Sunday 26 September 2010

Terminator Salvation: Review

The war between humans and machine have been raging now since 1984, when the first Terminator film, a low budget sci-fi from unknown James Cameron became a cult classic. Nearly 25 years later the fourth installment of the series has arrived and while it has plenty of great special effects, it lacks something. In fact a lot of things.

The date 2018, and the resistance is fighting against SkyNet and their almost unstoppable machines. John Connor is predicting what is happening and he has one sole mission: to save his father, Kyle Reece. Meanwhile, ex-con Marcus has found Reece and is out to protect him, but he has a secret even he doesn't know about.

Let's get the positives out of the way. This is a surprisingly assured piece from the pretentiously named director McG. More famous for giving us the truly awful Charlie's Angels movies, the visuals are stunning and the texture of the film works, a grainy look to the sun-drenched, sandy, post Nuclear backdrop. The effects are very competent too, especially the introduction of the new Terminators, a giant man-munching one that spawns motorbike miniatures. The action sequences are also well executed and well handled, but a movie cannot live on action scenes alone.

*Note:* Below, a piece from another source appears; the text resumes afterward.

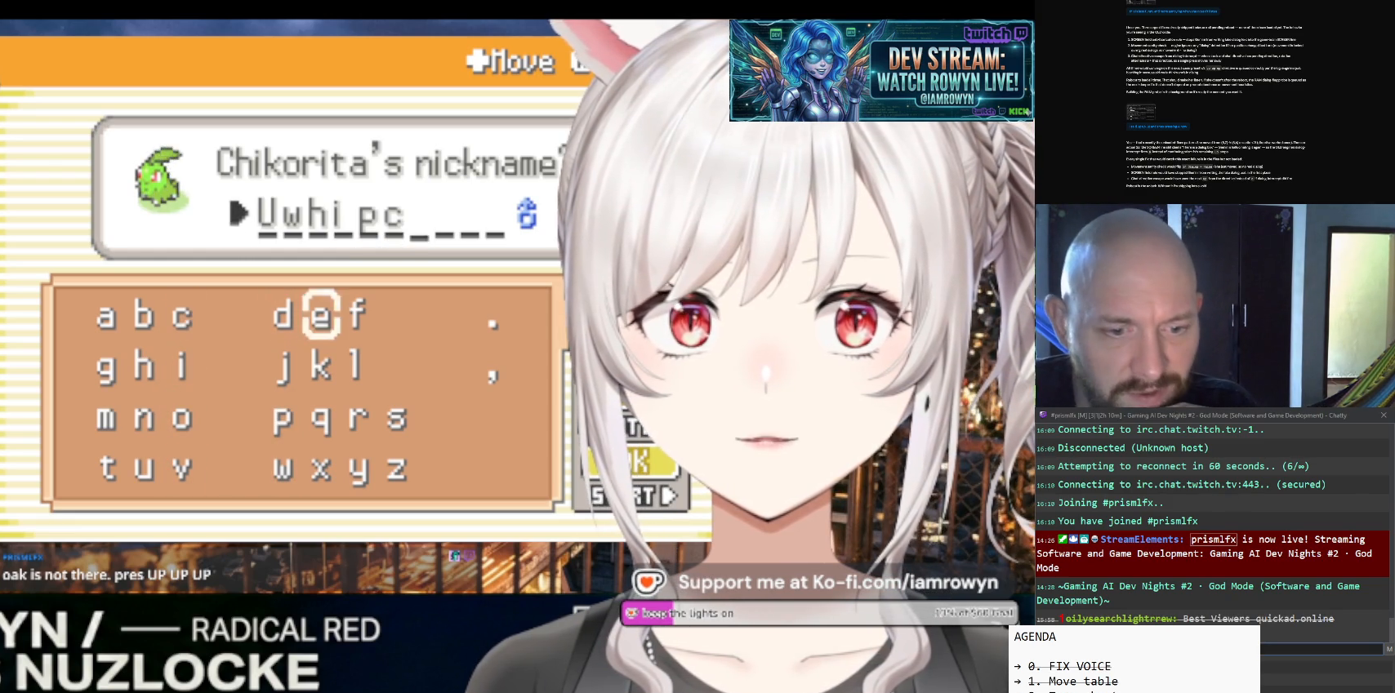
{"buttons": ["DPAD_RIGHT"], "events": []}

The film lacks heart, humour and above all, characters that you care for. Christian Bale, who famously lost his rag during the making of the movie, does nothing more than snarl and shout, but we never see anything else. Even the scenes with his pregnant girlfriend, played by Bryce Dallas Howard, lacks any real emotion. You don't feel anything is actually between them. Sam Worthington as Marcus, at least seems to have some form of soul, but only in one or two scenes. The rest of the time he wanders around looking mean and moody. You genuinely feel nothing for the characters and so when bad things happen to them, you shrug your shoulders, thinking 'So What?'.

The one thing that The Terminator and Terminator 2 had was its tongue slightly in its cheek. This, however, has the tongue ripped out of the mouth and left lying on the floor, being trampled on by vast robotic creatures. I am sure that fan boys of the series, sci-fi geeks and teenage boys will love the loud explosions or working out the exact timeline in comparison to the previous films, but unfortunately, I was left slightly cold, and a little bored.